There has been an occasional report associating the existence of oligoclonal cytotoxic T-cell populations with tumour regression in post-transplant lymphoproliferative disorders.22 More recently, higher numbers of tumour-infiltrating T cells and TIA-1+ (T-cell intracellular antigen-1) cytotoxic T cells have been reported to be predictors of favourable outcome in post-transplant lymphoproliferative disorders patients indicating the preservation of antitumour immune responses in these patients.23

We excluded the possibility of EBV infecting and driving the T cells. EBV has been found to infect a subset of T cells that express the viral receptor CD21.4 High levels of uncontrolled viral replication are thought to facilitate the entrance of EBV into T cells.5 Despite the presence of previous reports, which showed that EBV can infect T cells, in our study none of the seven assessable cases showed evidence of EBV infection in the T-cell population.

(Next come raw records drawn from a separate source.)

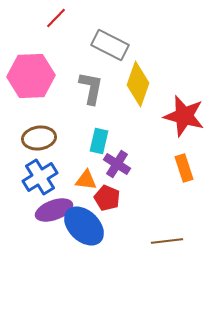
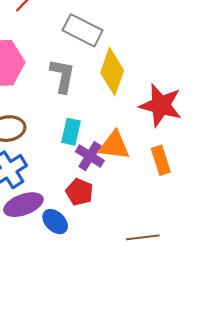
orange triangle: (86, 180) -> (114, 145), moved, size x1.4
blue ellipse: (84, 226) -> (55, 222), size x0.6

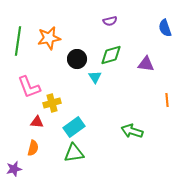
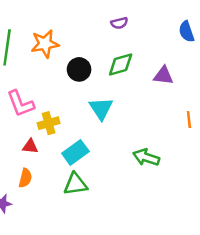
cyan triangle: (95, 77) -> (101, 108), moved, size x1.5

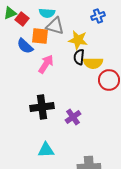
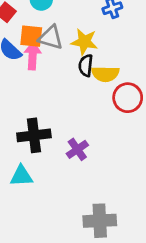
gray triangle: (55, 26) -> (51, 38), moved
pink arrow: (46, 64) -> (33, 56), moved, turned -30
cyan triangle: (46, 150) -> (21, 176), moved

In the first five years of transplantation, EBV-positive post-transplant lymphoproliferative disorders predominate over EBV-negative B-cell post-transplant lymphoproliferative disorders. Furthermore, a greater proportion of late-onset B-cell post-transplant lymphoproliferative disorders are EBV negative, and most T-cell post-transplant lymphoproliferative disorders are late onset.12, 24, 25, 26 Hence, in the post-transplant setting, EBV-infected B cells appear to have a proliferative advantage.

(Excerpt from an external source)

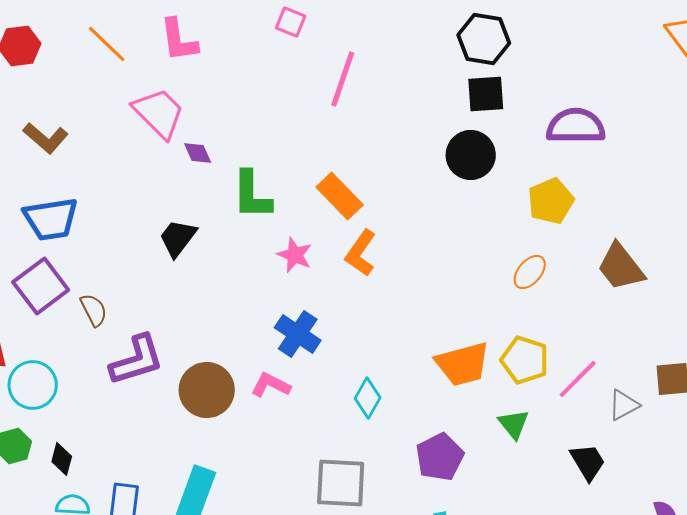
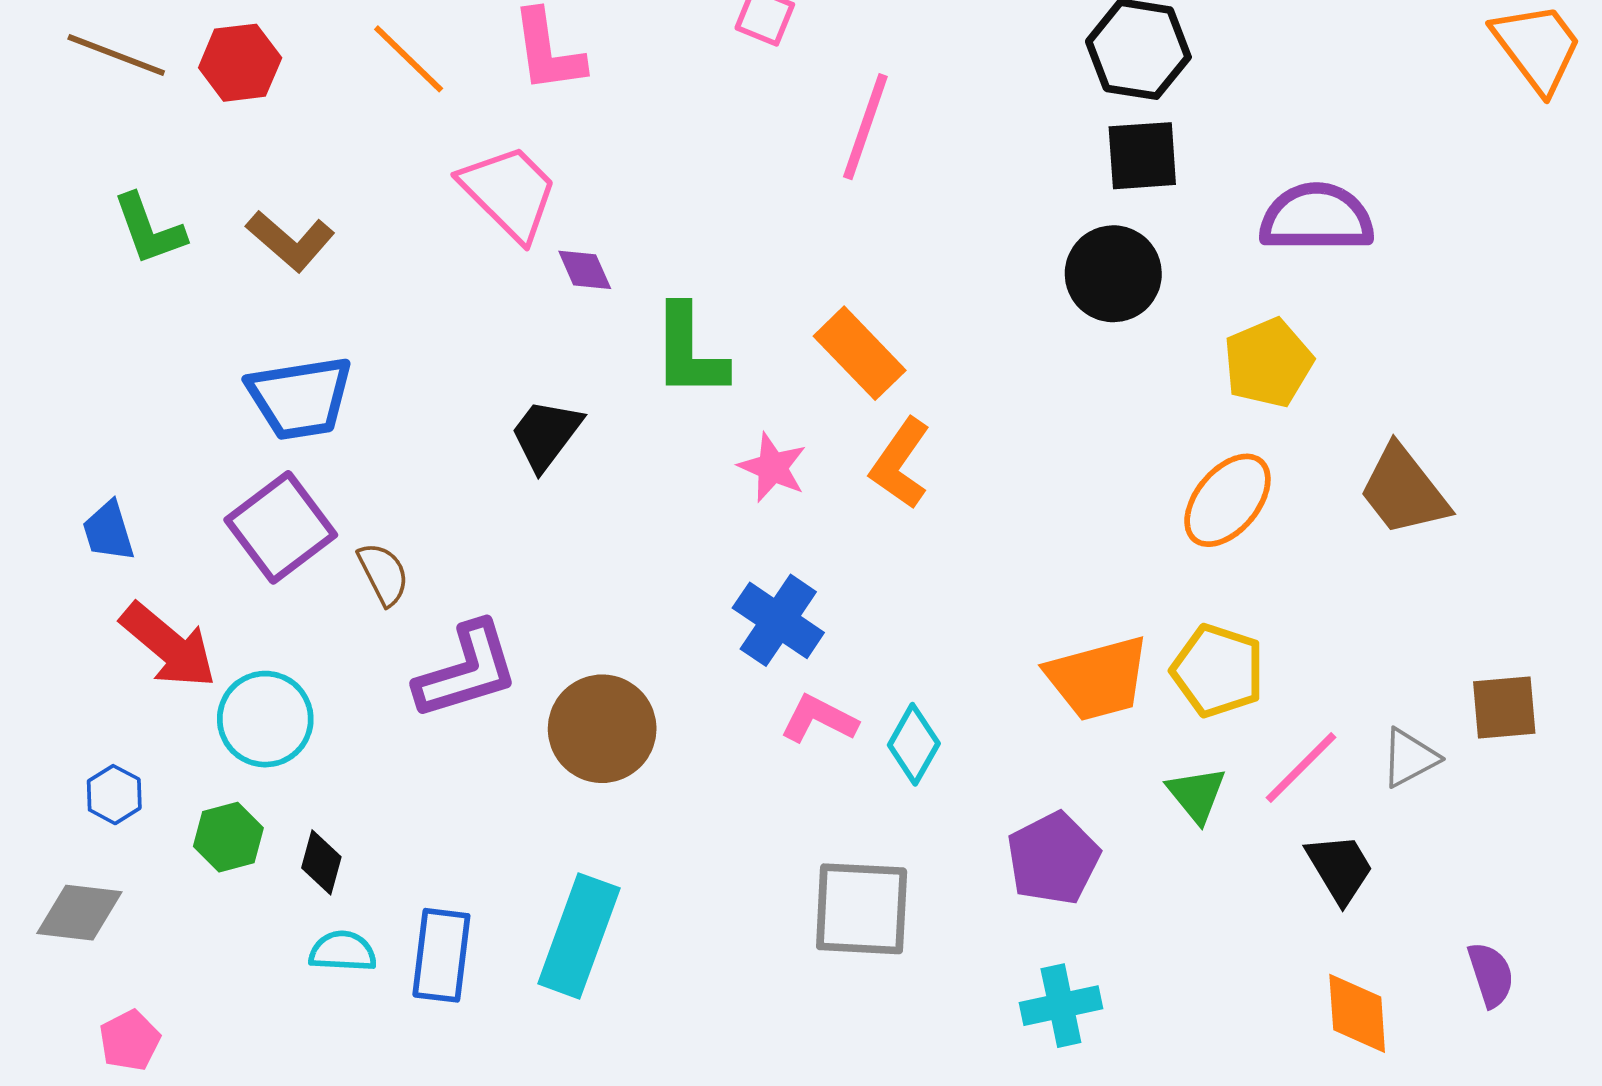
orange ellipse: (530, 272) -> (1227, 500), size x1.4
pink line: (578, 379) -> (1301, 767), moved
pink L-shape: (271, 385) -> (819, 719), moved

The presence of ‘benign’ clonally expanded T cells or T cells demonstrating skewed T-cell receptor repertoire in the peripheral blood is known in patients following transplantation. Among patients who have had allogenic stem cell transplantation, these T cells are of donor origin and are likely to be induced by EBV-infected B cells.27 On the other hand, in patients of solid organ transplants like renal transplants, the T cells are of patient/recipient origin and represent allo-reactive T cells against the transplanted organ. The presence of expanded T-cell clones in the peripheral blood has been shown to have a negative impact on the long-term graft function (survival of the transplanted kidney).28

Contrary to post-transplant lymphoproliferative disorders, we did not encounter a single case of HIV-associated aggressive B-cell lymphomas with the presence of T-cell clones. During the early course of HIV-1 infection, CD8-positive T cells show a moderate rise, which is transient in most cases, and then decline in parallel with the depletion of CD4-positive T cells.29 However, persistent elevation of circulating CD8-positive T cells with visceral involvement, mainly salivary glands and lung, in response to HIV-1 infection, has been described in certain group of patients.30 These are manifested as clonally expanded T-cell populations in the peripheral blood and in the viscera. The clonal expansions can be large and may persist with dominance of specific clones.31, 32, 33, 34

In summary, our results show that monoclonal expansion of T-cell population occurs frequently in B-cell post-transplant lymphoproliferative disorders and these clonal T-cell populations coexist with monoclonal B-cell population in B-cell post-transplant lymphoproliferative disorders. The T-cell clones seem to arise mainly from CD8-positive T cells. Whether EBV plays a pivotal role in the emergence of T-cell clones is unclear. It is intuitive to think that EBV and other infective agents possibly play a role in the clonal expansion of CD8-positive T cells. Although the monoclonal T-cell population is cytomorphologically occult in most, rare cases with the presence of morphological atypia may suggest a potential to progression. In such cases, follow-up and clinical correlation could be recommended. More studies are required to validate these findings.